PyDePr supports the construction of regression models, with built-in visual model validation. The following features are available:

  • Supply data from either a pandas DataFrame or eDNA
  • Automatically perform Ridge Regression, Lasso, LassoLars, and ElasticNet
  • Calculate model performance metrics
  • Build the model equation in a user-friendly form
  • Create a series of plots for model validation and visualization

All code in this section assumes that you have imported PyDePr like:

import pydepr.regression as regr

Regression Curve

The base class in this namespace is the RegressionCurve class. You can initialize a RegressionCurve by supplying it with a model type:

curve = regr.RegressionCurve(model_type=”ridge”)

Possible values for the model_type parameter are “Lasso”, “ElasticNet”, “Ridge”, and “LassoLars”. The default value is “Ridge”.

Next, provide the model with inputs (x data) and outputs (y data), using the add_input and add_output methods, respectively:

curve.add_input(x_data)

curve.add_output(y_data)

If x data already exists, it will merge the new data with the existing data using an outer join, by default. However, only one y variable may be specified, so the add_output function will overwrite all the existing y_data.

Optionally, you can specify data filters using the add_filter method:

curve.add_filter(filter_data, low_value, high_value)
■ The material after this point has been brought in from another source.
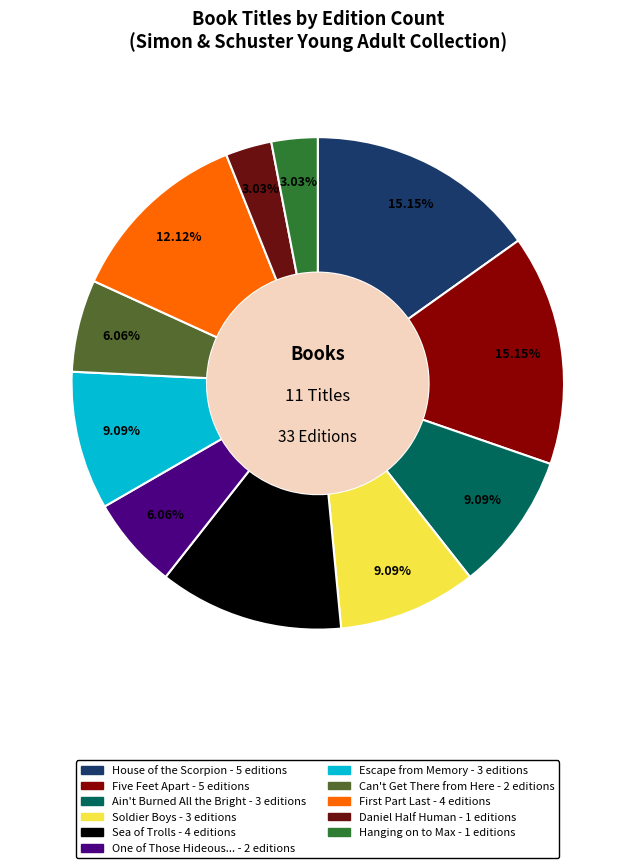

Does any single category account for the majority?

No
The x and y data will be filtered based on when the filter_data is greater than or equal to the low_value, and less than or equal to the high_value.

Next, the “run” function will automatically create a Ridge Regression model using the x and y data:

curve.run()

Once the regression curve has been run, the model validation metrics can be found (next section).

Model Validation

PyDePr will generate a plot which can be used for validation of the regression model, using the following function:

f = curve.plot_validation()

Warning and alarm limits (based on standard deviations) can also be supplied to the plots:

f = curve.plot_validation(warn=2, alarm=3)

The validation metrics generated for the above plot can also be found directly:

metrics = curve.calculate_metrics()

Equation Building

The RegressionCurve class will automatically build equations based on the results from the Ridge Regression:

eq, corr_eq = curve.build_equation()

The first value returned will be the full regression model equation, while the second value returned will be the “corrected” equation (more explanation below).

The regular equation is of the format (for ease of import into eDNA):

Value = AX + BZ

The corrected equation is of the format:

Value = BZ - Y